La segunda fase del Concurso de Murgas Adultas del Carnaval de Las Palmas de Gran Canaria 2026, celebrada el martes 3 de febrero en el escenario de “Las Vegas” del Parque de Santa Catalina, trajo una nueva dosis de ingenio, sátira y crítica social en plena celebración del 50.º aniversario de estas fiestas. La noche reunió a cinco agrupaciones que mostraron repertorios variados y propuestas escénicas que combinaron tradición murguera con la temática festiva actual.
Los Majaderos (Escaleritas, Las Palmas de Gran Canaria)
La jornada empezó con la murga Los Majaderos, grupo relativamente joven nacido en 2023 en el barrio de Escaleritas. Con unos 83 componentes, Los Majaderos subieron al escenario con una fantasía que jugaba con la burocracia carnavalesca y las peripecias administrativas que muchas agrupaciones enfrentan antes de llegar al concurso. Su repertorio —que incluyó una pieza inspirada en figuras como Cristóbal Colón y otra basada en una sátira sobre imanes de nevera— combinó humor cotidiano con crítica social ligera, conectando con el público desde el arranque de la noche.
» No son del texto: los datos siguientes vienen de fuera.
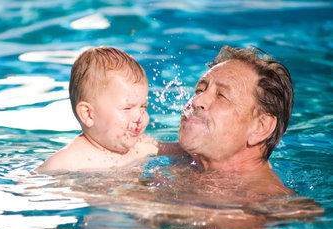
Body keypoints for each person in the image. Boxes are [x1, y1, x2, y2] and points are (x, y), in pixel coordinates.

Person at [36, 46, 180, 173]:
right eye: (127, 108)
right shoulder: (67, 161)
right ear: (88, 114)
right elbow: (32, 187)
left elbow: (188, 153)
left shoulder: (143, 145)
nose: (139, 117)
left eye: (143, 106)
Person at [178, 45, 295, 195]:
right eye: (200, 90)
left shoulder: (264, 204)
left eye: (221, 96)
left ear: (261, 127)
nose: (196, 101)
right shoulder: (184, 163)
Las Quisquillosas (Santa María de Guía)
Desde Santa María de Guía llegó Las Quisquillosas, una murga femenina con apenas un año de trayectoria pero con una presencia escénica consolidada. El grupo, compuesto por alrededor de 59 voces bajo la dirección de Ariadna Martín, presentó una propuesta visual y musical centrada en la iconografía del tarot y las hechiceras, que incluyó el tema “Casino Carnavalé”. Con este segundo, equilibraron la frescura de su apuesta artística con letras que evocaron tanto el juego como la ironía festiva, consolidándose como una de las actuaciones más llamativas de la noche.
Los Twitty’s (Las Palmas de Gran Canaria)
El ritmo y la veteranía estuvieron representados por Los Twitty’s, un grupo con trayectoria que se remonta a 1998 y unos 80 componentes sobre el escenario. Su actuación se destacó por una puesta en escena colorida y enérgica, en la que interpretaron piezas dedicadas a diversos rincones y vivencias de la ciudad. Los Twitty’s apostaron por melodías dinámicas y letras pensadas para movilizar a la grada, combinando crítica festiva y reflexión sobre la vida urbana en la capital grancanaria.
Las Despistadas (La Isleta, Las Palmas de Gran Canaria)
Desde el barrio de La Isleta irrumpieron Las Despistadas, con una actuación que mezcló una estética inspirada en la temática de Las Vegas —alineada con la alegoría general del carnaval— con una crítica social punzante. El grupo, formado por unas 70 componentes dirigidas por Fefi Betancor, abordó en sus temas cuestiones como la presión administrativa y las inspecciones laborales, antes de transformar su repertorio en una especie de pista de baile junto a figuras imaginarias como las “DJ Guanches”, celebrando la fiesta y el perreo como respuesta a las tensiones cotidianas.
Los Chancletas (La Isleta, Las Palmas de Gran Canaria)
El broche final lo pusieron Los Chancletas, veteranos con cerca de 97 integrantes y una de las murga más longevas de la escena carnavalesca local. Fundados en 1980, los Chancletas subieron al escenario con la fantasía “Somos murgueros con el alma de cantantes callejeros”, reivindicando su legado y su conexión histórica con el concurso. Su actuación fue potente vocalmente, con arreglos y letras que reforzaron su presencia como uno de los pilares del carnaval capitalino.
En conjunto, esta segunda fase evidenció la amplitud de estilos y enfoques dentro del concurso: desde la crítica social elegante hasta la ironía lúdica, pasando por homenajes urbanos y propuestas estéticas atrevidas. Cada murga utilizó sus canciones como un medio para comentar aspectos de la vida cotidiana, la identidad local o la propia fiesta, en una noche en la que el parque Santa Catalina volvió a ser epicentro del ingenio del carnaval.